(Exercise goal)
Note the line where "こちらよりお進みください。" appears in the data below; write it out exactly, along with every line that comes after it to the end.

Dataset entries
○ ○ ○ ○ ○
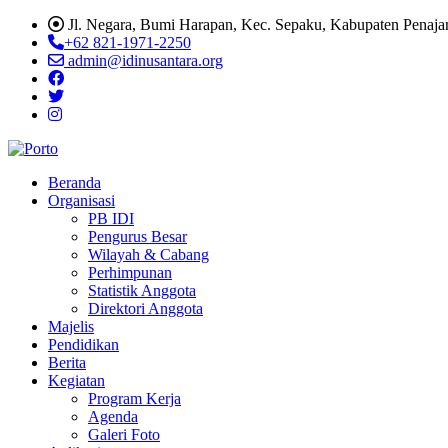
Jl. Negara, Bumi Harapan, Kec. Sepaku, Kabupaten Penaja
+62 821-1971-2250
admin@idinusantara.org
Beranda
Organisasi
PB IDI
Pengurus Besar
Wilayah & Cabang
Perhimpunan
Statistik Anggota
Direktori Anggota
Majelis
Pendidikan
Berita
Kegiatan
Program Kerja
Agenda
Galeri Foto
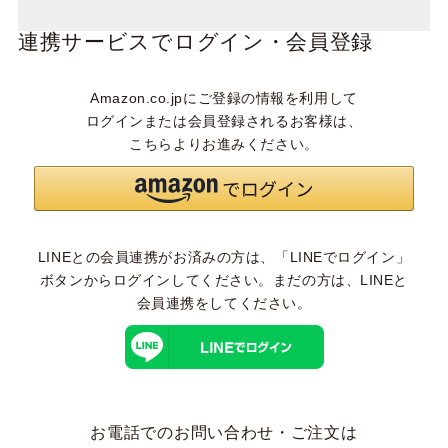
連携サービスでログイン・会員登録
Amazon.co.jpにご登録の情報を利用して
ログインまたは会員登録されるお客様は、
こちらよりお進みください。
LINEとの会員連携がお済みの方は、「LINEでログイン」
ボタンからログインしてください。まだの方は、
LINEと
会員連携
をしてください。
お電話でのお問い合わせ・ご注文は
○ ○ ○ ○ ○
(Written response)
こちらよりお進みください。
LINEとの会員連携がお済みの方は、「LINEでログイン」
ボタンからログインしてください。まだの方は、
LINEと
会員連携
をしてください。
お電話でのお問い合わせ・ご注文は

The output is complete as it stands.